Data records:
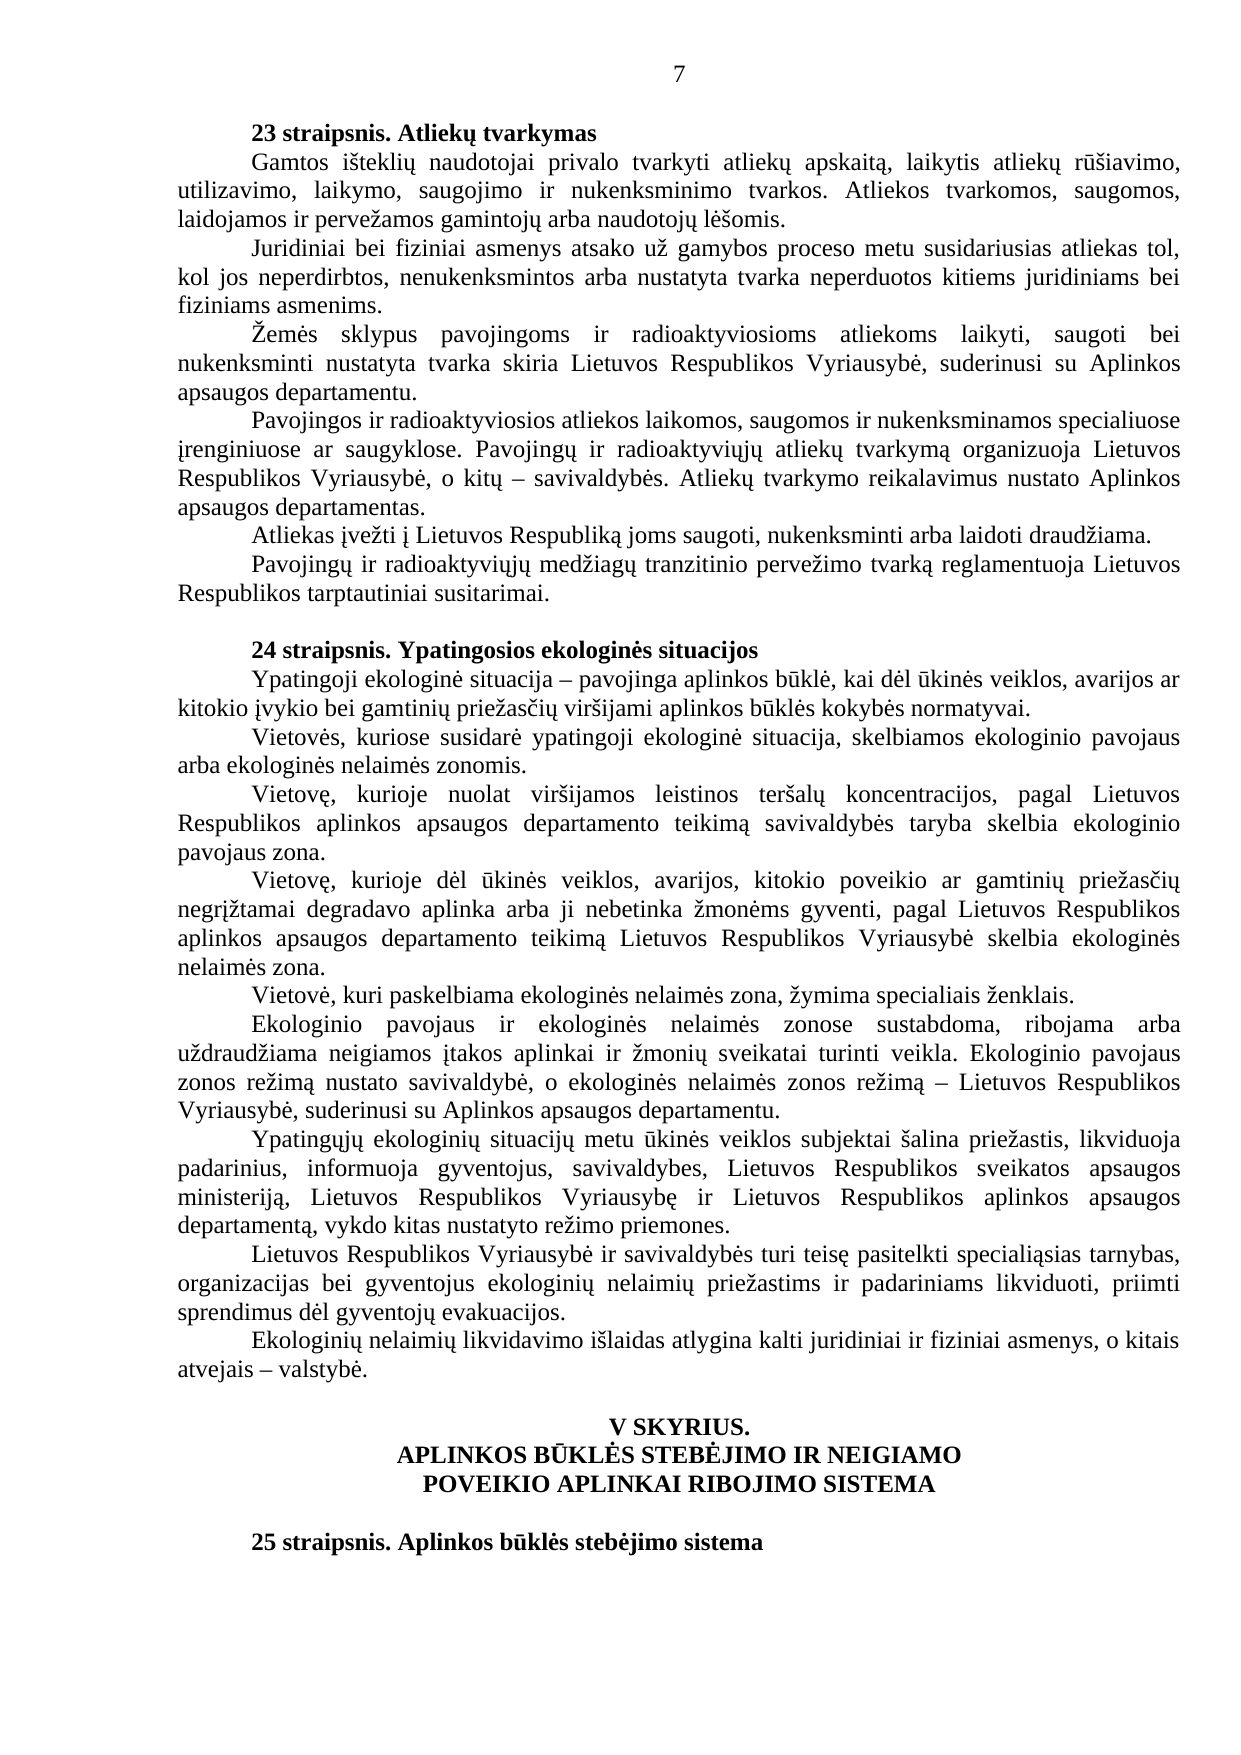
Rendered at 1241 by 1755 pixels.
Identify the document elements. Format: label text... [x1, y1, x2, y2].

text Gamtos išteklių naudotojai privalo tvarkyti atliekų apskaitą, laikytis atliekų rūšiavimo, utilizavimo, laikymo, saugojimo ir nukenksminimo tvarkos. Atliekos tvarkomos, saugomos, laidojamos ir pervežamos gamintojų arba naudotojų lėšomis. [177, 147, 1181, 233]
text 25 straipsnis. Aplinkos būklės stebėjimo sistema [177, 1527, 1181, 1556]
text Juridiniai bei fiziniai asmenys atsako už gamybos proceso metu susidariusias atliekas tol, kol jos neperdirbtos, nenukenksmintos arba nustatyta tvarka neperduotos kitiems juridiniams bei fiziniams asmenims. [177, 233, 1181, 319]
text Vietovę, kurioje nuolat viršijamos leistinos teršalų koncentracijos, pagal Lietuvos Respublikos aplinkos apsaugos departamento teikimą savivaldybės taryba skelbia ekologinio pavojaus zona. [177, 779, 1181, 866]
text Ypatingųjų ekologinių situacijų metu ūkinės veiklos subjektai šalina priežastis, likviduoja padarinius, informuoja gyventojus, savivaldybes, Lietuvos Respublikos sveikatos apsaugos ministeriją, Lietuvos Respublikos Vyriausybę ir Lietuvos Respublikos aplinkos apsaugos departamentą, vykdo kitas nustatyto režimo priemones. [177, 1124, 1181, 1239]
text Ypatingoji ekologinė situacija – pavojinga aplinkos būklė, kai dėl ūkinės veiklos, avarijos ar kitokio įvykio bei gamtinių priežasčių viršijami aplinkos būklės kokybės normatyvai. [177, 664, 1181, 722]
text Atliekas įvežti į Lietuvos Respubliką joms saugoti, nukenksminti arba laidoti draudžiama. [177, 521, 1181, 549]
text Vietovę, kurioje dėl ūkinės veiklos, avarijos, kitokio poveikio ar gamtinių priežasčių negrįžtamai degradavo aplinka arba ji nebetinka žmonėms gyventi, pagal Lietuvos Respublikos aplinkos apsaugos departamento teikimą Lietuvos Respublikos Vyriausybė skelbia ekologinės nelaimės zona. [177, 866, 1181, 981]
text Ekologinių nelaimių likvidavimo išlaidas atlygina kalti juridiniai ir fiziniai asmenys, o kitais atvejais – valstybė. [177, 1326, 1181, 1383]
text Vietovė, kuri paskelbiama ekologinės nelaimės zona, žymima specialiais ženklais. [177, 981, 1181, 1009]
text APLINKOS BŪKLĖS STEBĖJIMO IR NEIGIAMO [177, 1441, 1181, 1469]
text Lietuvos Respublikos Vyriausybė ir savivaldybės turi teisę pasitelkti specialiąsias tarnybas, organizacijas bei gyventojus ekologinių nelaimių priežastims ir padariniams likviduoti, priimti sprendimus dėl gyventojų evakuacijos. [177, 1239, 1181, 1326]
text POVEIKIO APLINKAI RIBOJIMO SISTEMA [177, 1469, 1181, 1498]
text 23 straipsnis. Atliekų tvarkymas [177, 118, 1181, 147]
text Vietovės, kuriose susidarė ypatingoji ekologinė situacija, skelbiamos ekologinio pavojaus arba ekologinės nelaimės zonomis. [177, 722, 1181, 779]
text Pavojingos ir radioaktyviosios atliekos laikomos, saugomos ir nukenksminamos specialiuose įrenginiuose ar saugyklose. Pavojingų ir radioaktyviųjų atliekų tvarkymą organizuoja Lietuvos Respublikos Vyriausybė, o kitų – savivaldybės. Atliekų tvarkymo reikalavimus nustato Aplinkos apsaugos departamentas. [177, 406, 1181, 521]
text Žemės sklypus pavojingoms ir radioaktyviosioms atliekoms laikyti, saugoti bei nukenksminti nustatyta tvarka skiria Lietuvos Respublikos Vyriausybė, suderinusi su Aplinkos apsaugos departamentu. [177, 319, 1181, 406]
text V SKYRIUS. [177, 1412, 1181, 1441]
text Pavojingų ir radioaktyviųjų medžiagų tranzitinio pervežimo tvarką reglamentuoja Lietuvos Respublikos tarptautiniai susitarimai. [177, 549, 1181, 607]
text Ekologinio pavojaus ir ekologinės nelaimės zonose sustabdoma, ribojama arba uždraudžiama neigiamos įtakos aplinkai ir žmonių sveikatai turinti veikla. Ekologinio pavojaus zonos režimą nustato savivaldybė, o ekologinės nelaimės zonos režimą – Lietuvos Respublikos Vyriausybė, suderinusi su Aplinkos apsaugos departamentu. [177, 1009, 1181, 1124]
text 24 straipsnis. Ypatingosios ekologinės situacijos [177, 636, 1181, 664]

Request:
Rewrite every one of the records above with "Identify" changed to "Locate" and all else left the same. Omit the pictures from your answer.

Expected output:
Rendered at 1241 by 1755 pixels.
Locate the document elements. Format: label text... [x1, y1, x2, y2].

text Gamtos išteklių naudotojai privalo tvarkyti atliekų apskaitą, laikytis atliekų rūšiavimo, utilizavimo, laikymo, saugojimo ir nukenksminimo tvarkos. Atliekos tvarkomos, saugomos, laidojamos ir pervežamos gamintojų arba naudotojų lėšomis. [177, 147, 1181, 233]
text 25 straipsnis. Aplinkos būklės stebėjimo sistema [177, 1527, 1181, 1556]
text Juridiniai bei fiziniai asmenys atsako už gamybos proceso metu susidariusias atliekas tol, kol jos neperdirbtos, nenukenksmintos arba nustatyta tvarka neperduotos kitiems juridiniams bei fiziniams asmenims. [177, 233, 1181, 319]
text Vietovę, kurioje nuolat viršijamos leistinos teršalų koncentracijos, pagal Lietuvos Respublikos aplinkos apsaugos departamento teikimą savivaldybės taryba skelbia ekologinio pavojaus zona. [177, 779, 1181, 866]
text Ypatingųjų ekologinių situacijų metu ūkinės veiklos subjektai šalina priežastis, likviduoja padarinius, informuoja gyventojus, savivaldybes, Lietuvos Respublikos sveikatos apsaugos ministeriją, Lietuvos Respublikos Vyriausybę ir Lietuvos Respublikos aplinkos apsaugos departamentą, vykdo kitas nustatyto režimo priemones. [177, 1124, 1181, 1239]
text Ypatingoji ekologinė situacija – pavojinga aplinkos būklė, kai dėl ūkinės veiklos, avarijos ar kitokio įvykio bei gamtinių priežasčių viršijami aplinkos būklės kokybės normatyvai. [177, 664, 1181, 722]
text Atliekas įvežti į Lietuvos Respubliką joms saugoti, nukenksminti arba laidoti draudžiama. [177, 521, 1181, 549]
text Vietovę, kurioje dėl ūkinės veiklos, avarijos, kitokio poveikio ar gamtinių priežasčių negrįžtamai degradavo aplinka arba ji nebetinka žmonėms gyventi, pagal Lietuvos Respublikos aplinkos apsaugos departamento teikimą Lietuvos Respublikos Vyriausybė skelbia ekologinės nelaimės zona. [177, 866, 1181, 981]
text Ekologinių nelaimių likvidavimo išlaidas atlygina kalti juridiniai ir fiziniai asmenys, o kitais atvejais – valstybė. [177, 1326, 1181, 1383]
text Vietovė, kuri paskelbiama ekologinės nelaimės zona, žymima specialiais ženklais. [177, 981, 1181, 1009]
text APLINKOS BŪKLĖS STEBĖJIMO IR NEIGIAMO [177, 1441, 1181, 1469]
text Lietuvos Respublikos Vyriausybė ir savivaldybės turi teisę pasitelkti specialiąsias tarnybas, organizacijas bei gyventojus ekologinių nelaimių priežastims ir padariniams likviduoti, priimti sprendimus dėl gyventojų evakuacijos. [177, 1239, 1181, 1326]
text POVEIKIO APLINKAI RIBOJIMO SISTEMA [177, 1469, 1181, 1498]
text 23 straipsnis. Atliekų tvarkymas [177, 118, 1181, 147]
text Vietovės, kuriose susidarė ypatingoji ekologinė situacija, skelbiamos ekologinio pavojaus arba ekologinės nelaimės zonomis. [177, 722, 1181, 779]
text Pavojingos ir radioaktyviosios atliekos laikomos, saugomos ir nukenksminamos specialiuose įrenginiuose ar saugyklose. Pavojingų ir radioaktyviųjų atliekų tvarkymą organizuoja Lietuvos Respublikos Vyriausybė, o kitų – savivaldybės. Atliekų tvarkymo reikalavimus nustato Aplinkos apsaugos departamentas. [177, 406, 1181, 521]
text Žemės sklypus pavojingoms ir radioaktyviosioms atliekoms laikyti, saugoti bei nukenksminti nustatyta tvarka skiria Lietuvos Respublikos Vyriausybė, suderinusi su Aplinkos apsaugos departamentu. [177, 319, 1181, 406]
text V SKYRIUS. [177, 1412, 1181, 1441]
text Pavojingų ir radioaktyviųjų medžiagų tranzitinio pervežimo tvarką reglamentuoja Lietuvos Respublikos tarptautiniai susitarimai. [177, 549, 1181, 607]
text Ekologinio pavojaus ir ekologinės nelaimės zonose sustabdoma, ribojama arba uždraudžiama neigiamos įtakos aplinkai ir žmonių sveikatai turinti veikla. Ekologinio pavojaus zonos režimą nustato savivaldybė, o ekologinės nelaimės zonos režimą – Lietuvos Respublikos Vyriausybė, suderinusi su Aplinkos apsaugos departamentu. [177, 1009, 1181, 1124]
text 24 straipsnis. Ypatingosios ekologinės situacijos [177, 636, 1181, 664]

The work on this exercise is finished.